# AIM OF THE TASK
Which lines in the records below contain the word "APERTURE"? Copy each of them.
+---+
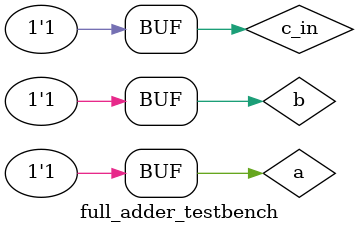
<source format=v>
module full_adder_testbench;

    reg a;
    reg b;
    reg c_in;
    wire [7:0] s;
    wire [7:0] c_out;

    full_adder A (a, b, c_in, s[0], c_out[0]);
    full_adder B (a, b, c_in, s[1], c_out[1]);
    full_adder C (a, b, c_in, s[2], c_out[2]);
    full_adder D (a, b, c_in, s[3], c_out[3]);
    full_adder E (a, b, c_in, s[4], c_out[4]);
    full_adder F (a, b, c_in, s[5], c_out[5]);
    full_adder G (a, b, c_in, s[6], c_out[6]);
    full_adder H (a, b, c_in, s[7], c_out[7]);

    initial begin
        $dumpfile("dump.vcd");
        $dumpvars(0, full_adder_testbench);
    end

    initial begin
        $monitor(a, b, c_in);
        a = 1'b0;
        b = 1'b0;
        c_in = 1'b0;
        #10
        a = 1'b0;
        b = 1'b0;
        c_in = 1'b1;
        #10
        a = 1'b0;
        b = 1'b1;
        c_in = 1'b0;
        #10
        a = 1'b0;
        b = 1'b1;
        c_in = 1'b1;
        #10
        a = 1'b1;
        b = 1'b0;
        c_in = 1'b0;
        #10
        a = 1'b1;
        b = 1'b0;
        c_in = 1'b1;
        #10
        a = 1'b1;
        b = 1'b1;
        c_in = 1'b0;
        #10
        a = 1'b1;
        b = 1'b1;
        c_in = 1'b1;
        #10
        ;
    end

endmodule

</source>
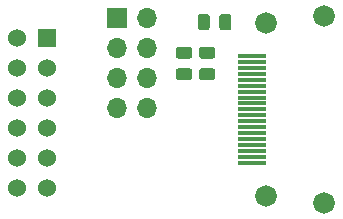
<source format=gbr>
%TF.GenerationSoftware,KiCad,Pcbnew,5.1.8*%
%TF.CreationDate,2021-01-07T21:55:06-06:00*%
%TF.ProjectId,hdmi_pmod,68646d69-5f70-46d6-9f64-2e6b69636164,rev?*%
%TF.SameCoordinates,Original*%
%TF.FileFunction,Soldermask,Top*%
%TF.FilePolarity,Negative*%
%FSLAX46Y46*%
G04 Gerber Fmt 4.6, Leading zero omitted, Abs format (unit mm)*
G04 Created by KiCad (PCBNEW 5.1.8) date 2021-01-07 21:55:06*
%MOMM*%
%LPD*%
G01*
G04 APERTURE LIST*
%ADD10R,1.700000X1.700000*%
%ADD11O,1.700000X1.700000*%
%ADD12R,1.524000X1.524000*%
%ADD13C,1.524000*%
%ADD14C,1.828800*%
%ADD15R,2.387600X0.330200*%
G04 APERTURE END LIST*
D10*
%TO.C,J1*%
X97150000Y-66000000D03*
D11*
X99690000Y-66000000D03*
X97150000Y-68540000D03*
X99690000Y-68540000D03*
X97150000Y-71080000D03*
X99690000Y-71080000D03*
X97150000Y-73620000D03*
X99690000Y-73620000D03*
%TD*%
D12*
%TO.C,PMOD0*%
X91211001Y-67716001D03*
D13*
X88671001Y-67716001D03*
X91211001Y-70256001D03*
X88671001Y-70256001D03*
X91211001Y-72796001D03*
X88671001Y-72796001D03*
X91211001Y-75336001D03*
X88671001Y-75336001D03*
X91211001Y-77876001D03*
X88671001Y-77876001D03*
X91211001Y-80416001D03*
X88671001Y-80416001D03*
%TD*%
D14*
%TO.C,J0*%
X109778800Y-66407020D03*
X109778800Y-81056978D03*
X114678790Y-65806945D03*
X114678790Y-81657053D03*
D15*
X108585000Y-69231998D03*
X108585000Y-69731999D03*
X108585000Y-70231998D03*
X108585000Y-70732000D03*
X108585000Y-71231999D03*
X108585000Y-71731998D03*
X108585000Y-72231999D03*
X108585000Y-72731998D03*
X108585000Y-73232000D03*
X108585000Y-73731999D03*
X108585000Y-74231998D03*
X108585000Y-74731999D03*
X108585000Y-75231998D03*
X108585000Y-75732000D03*
X108585000Y-76231999D03*
X108585000Y-76731998D03*
X108585000Y-77231999D03*
X108585000Y-77731998D03*
X108585000Y-78232000D03*
%TD*%
%TO.C,R1*%
G36*
G01*
X102349999Y-68425000D02*
X103250001Y-68425000D01*
G75*
G02*
X103500000Y-68674999I0J-249999D01*
G01*
X103500000Y-69200001D01*
G75*
G02*
X103250001Y-69450000I-249999J0D01*
G01*
X102349999Y-69450000D01*
G75*
G02*
X102100000Y-69200001I0J249999D01*
G01*
X102100000Y-68674999D01*
G75*
G02*
X102349999Y-68425000I249999J0D01*
G01*
G37*
G36*
G01*
X102349999Y-70250000D02*
X103250001Y-70250000D01*
G75*
G02*
X103500000Y-70499999I0J-249999D01*
G01*
X103500000Y-71025001D01*
G75*
G02*
X103250001Y-71275000I-249999J0D01*
G01*
X102349999Y-71275000D01*
G75*
G02*
X102100000Y-71025001I0J249999D01*
G01*
X102100000Y-70499999D01*
G75*
G02*
X102349999Y-70250000I249999J0D01*
G01*
G37*
%TD*%
%TO.C,R2*%
G36*
G01*
X104299999Y-70250000D02*
X105200001Y-70250000D01*
G75*
G02*
X105450000Y-70499999I0J-249999D01*
G01*
X105450000Y-71025001D01*
G75*
G02*
X105200001Y-71275000I-249999J0D01*
G01*
X104299999Y-71275000D01*
G75*
G02*
X104050000Y-71025001I0J249999D01*
G01*
X104050000Y-70499999D01*
G75*
G02*
X104299999Y-70250000I249999J0D01*
G01*
G37*
G36*
G01*
X104299999Y-68425000D02*
X105200001Y-68425000D01*
G75*
G02*
X105450000Y-68674999I0J-249999D01*
G01*
X105450000Y-69200001D01*
G75*
G02*
X105200001Y-69450000I-249999J0D01*
G01*
X104299999Y-69450000D01*
G75*
G02*
X104050000Y-69200001I0J249999D01*
G01*
X104050000Y-68674999D01*
G75*
G02*
X104299999Y-68425000I249999J0D01*
G01*
G37*
%TD*%
%TO.C,R3*%
G36*
G01*
X103962500Y-66800001D02*
X103962500Y-65899999D01*
G75*
G02*
X104212499Y-65650000I249999J0D01*
G01*
X104737501Y-65650000D01*
G75*
G02*
X104987500Y-65899999I0J-249999D01*
G01*
X104987500Y-66800001D01*
G75*
G02*
X104737501Y-67050000I-249999J0D01*
G01*
X104212499Y-67050000D01*
G75*
G02*
X103962500Y-66800001I0J249999D01*
G01*
G37*
G36*
G01*
X105787500Y-66800001D02*
X105787500Y-65899999D01*
G75*
G02*
X106037499Y-65650000I249999J0D01*
G01*
X106562501Y-65650000D01*
G75*
G02*
X106812500Y-65899999I0J-249999D01*
G01*
X106812500Y-66800001D01*
G75*
G02*
X106562501Y-67050000I-249999J0D01*
G01*
X106037499Y-67050000D01*
G75*
G02*
X105787500Y-66800001I0J249999D01*
G01*
G37*
%TD*%
M02*

</source>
+---+
# RESPONSE FOR THIS EXERCISE
G04 APERTURE LIST*
G04 APERTURE END LIST*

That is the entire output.